Arabella Zabini stood in silence for a long moment, surveying the wreckage of her home.

She'd thought, somehow, that she'd escaped the Dark Lord's notice when she sent off the letter declining service in his ranks. She was a Dark witch, true, but only a moderately powerful one; her reputation came more from the deaths of her seven husbands and her beauty than from the strength of her magic. Voldemort might feel honored to have a Songstress in his service, but even that was a talent he could mimic with his own compulsion. He had no reason to call on her again, every reason to let her stay neutral. Arabella could court Harry Potter's notice, but she'd toyed with the notion of lending only indirect help, not actually fighting beside him in battle. That had been an honored tradition of pureblood families on either side of the Light-Dark divide. Why should they participate in wars where they might have relatives fighting on either side, wars that only destroyed and depleted the wizarding world? The magic must be passed on. That was more important than the blood, always. Let the magic survive, and if that included some of its less powerful practitioners fading quietly into the background, so be it. It was only the fanatics who truly cared about the wars.
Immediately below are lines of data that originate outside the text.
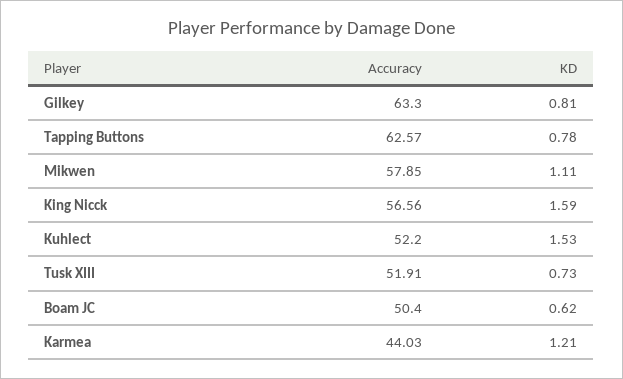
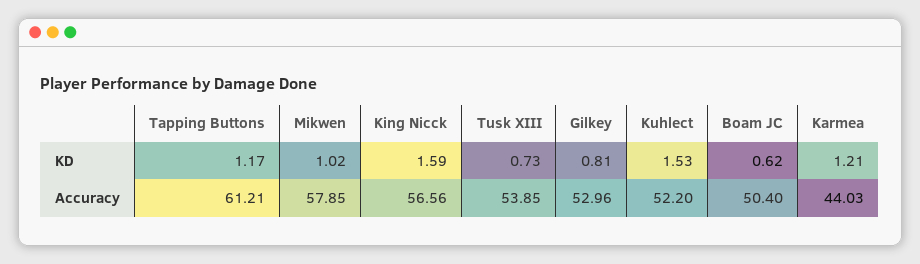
  {
    "Accuracy": {
-     "Gilkey": 63.3,
+     "Gilkey": 52.96,
-     "Tapping Buttons": 62.57,
+     "Tapping Buttons": 61.21,
      "Mikwen": 57.85,
      "King Nicck": 56.56,
      "Kuhlect": 52.2,
-     "Tusk XIII": 51.91,
+     "Tusk XIII": 53.85,
      "Boam JC": 50.4,
      "Karmea": 44.03
    },
    "KD": {
      "Gilkey": 0.81,
-     "Tapping Buttons": 0.78,
+     "Tapping Buttons": 1.17,
-     "Mikwen": 1.11,
+     "Mikwen": 1.02,
      "King Nicck": 1.59,
      "Kuhlect": 1.53,
      "Tusk XIII": 0.73,
      "Boam JC": 0.62,
      "Karmea": 1.21
    }
  }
But Voldemort was a fanatic, it seemed.

Arabella moved at last, carefully stepping over the shattered glass of her enormous window and into her study. A glance showed her portraits slashed, the subjects mute forever now. She looked at her desk, and found it blasted nearly in two. Then her gaze settled on her bookshelf.
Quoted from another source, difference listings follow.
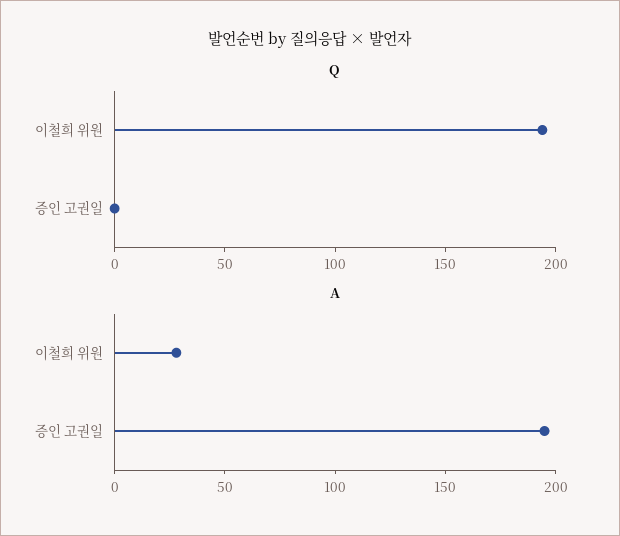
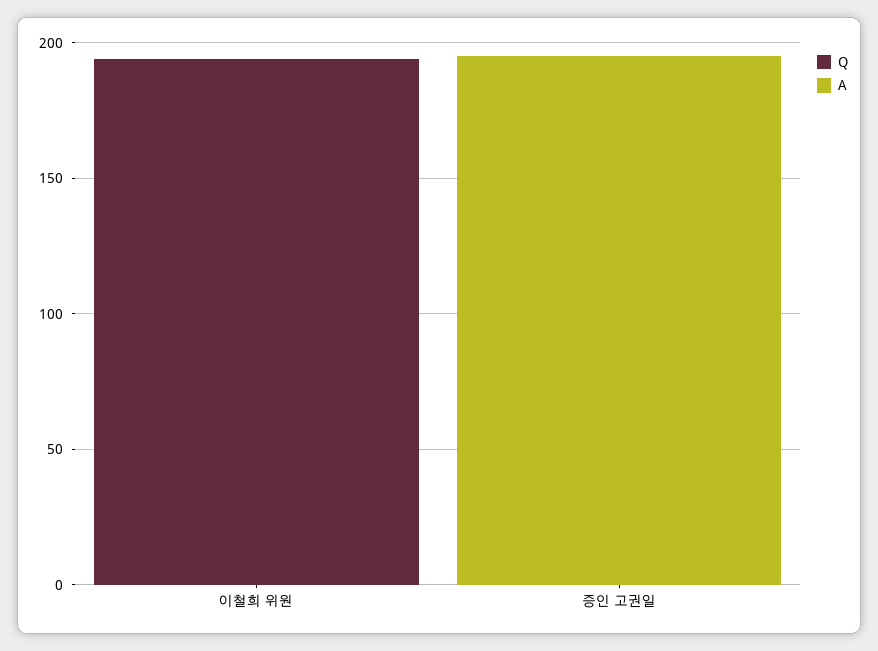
  {
    "Q": {
      "이철희 위원": 190,
      "증인 고권일": 0
    },
    "A": {
-     "이철희 위원": 30,
+     "이철희 위원": 0,
      "증인 고권일": 200
    }
  }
Her Parseltongue books were gone.

Arabella nodded slowly. Of course Voldemort would have sent his minions to seek those, if he knew that she had them, and that information would have been only a little difficult to get a hold of. Arabella had spread the word discreetly over the years, in case a collector wanted them.

She wondered, for a moment, what the Death Eaters thought would happen as a result of this raid. Two answers came immediately to mind: that she would be intimidated into joining them, seeing how easily they'd penetrated her wards, or that she would fade even more into the background and hope that both sides passed her over.

Arabella smiled. It was a smile that was the last thing her fifth husband had ever seen.

She glided quickly and delicately across her library to a panel in the wall, and touched it with her wand. It moved aside, and she reached down and drew out a comb, and a hand mirror, and two small, leather-bound books. Of course she would never leave her true treasures out in the open, only those made for display and little else.

She was not intimidated, and she was not fearful.

She was angry. And now she had chosen her side. Circumstances had conspired to make it so that she could fight against this so-called Dark Lord and yet not turn to the hypocritical, puling, shrieking Light.

She clapped her hands to call her house elves to clean up the mess, and hummed a little tune under her breath. One of the house elves went blind and another deaf as a consequence of her song, but really, that couldn't be helped, and they would heal in time. At least they had left by the time she finished writing her letter, sent it to Lucius, and sat down to watch her face in the mirror and comb her hair.